BEGIN Information

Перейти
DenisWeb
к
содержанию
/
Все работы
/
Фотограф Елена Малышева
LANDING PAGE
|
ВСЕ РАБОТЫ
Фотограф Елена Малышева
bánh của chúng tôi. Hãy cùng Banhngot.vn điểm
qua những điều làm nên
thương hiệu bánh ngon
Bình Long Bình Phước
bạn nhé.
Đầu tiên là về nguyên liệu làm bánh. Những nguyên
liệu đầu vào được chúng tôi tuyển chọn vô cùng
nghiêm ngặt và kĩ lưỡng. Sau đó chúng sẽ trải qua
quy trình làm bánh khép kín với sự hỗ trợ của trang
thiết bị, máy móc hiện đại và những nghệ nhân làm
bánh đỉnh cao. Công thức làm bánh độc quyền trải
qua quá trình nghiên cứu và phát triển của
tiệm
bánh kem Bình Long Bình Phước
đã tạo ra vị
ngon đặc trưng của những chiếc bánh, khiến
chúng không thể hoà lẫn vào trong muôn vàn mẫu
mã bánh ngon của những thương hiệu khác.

END Information
BEGIN Information

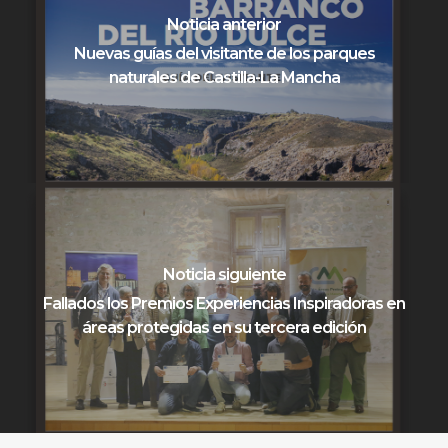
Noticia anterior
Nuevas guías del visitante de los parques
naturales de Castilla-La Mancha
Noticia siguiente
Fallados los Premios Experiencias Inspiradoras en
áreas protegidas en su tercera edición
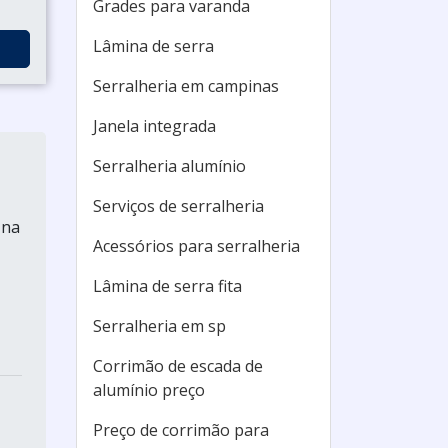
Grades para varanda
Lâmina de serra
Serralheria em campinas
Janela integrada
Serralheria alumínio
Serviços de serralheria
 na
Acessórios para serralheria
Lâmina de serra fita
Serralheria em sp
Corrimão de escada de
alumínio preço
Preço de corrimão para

END Information
BEGIN Information

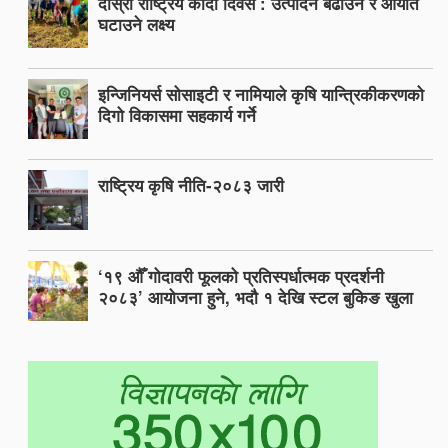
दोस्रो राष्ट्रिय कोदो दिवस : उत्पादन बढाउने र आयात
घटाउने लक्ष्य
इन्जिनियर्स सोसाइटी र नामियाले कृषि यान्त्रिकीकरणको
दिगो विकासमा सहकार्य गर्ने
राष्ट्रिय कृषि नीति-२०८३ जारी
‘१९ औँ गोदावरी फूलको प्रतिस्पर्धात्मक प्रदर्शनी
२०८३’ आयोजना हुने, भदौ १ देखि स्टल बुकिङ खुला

END Information

*What to do*
Copy out only the lines above from the one with "Janela integrada" to the one with "Preço de corrimão para", inclusive, exactly as they stand.

*Result for this task*
Janela integrada
Serralheria alumínio
Serviços de serralheria
 na
Acessórios para serralheria
Lâmina de serra fita
Serralheria em sp
Corrimão de escada de
alumínio preço
Preço de corrimão para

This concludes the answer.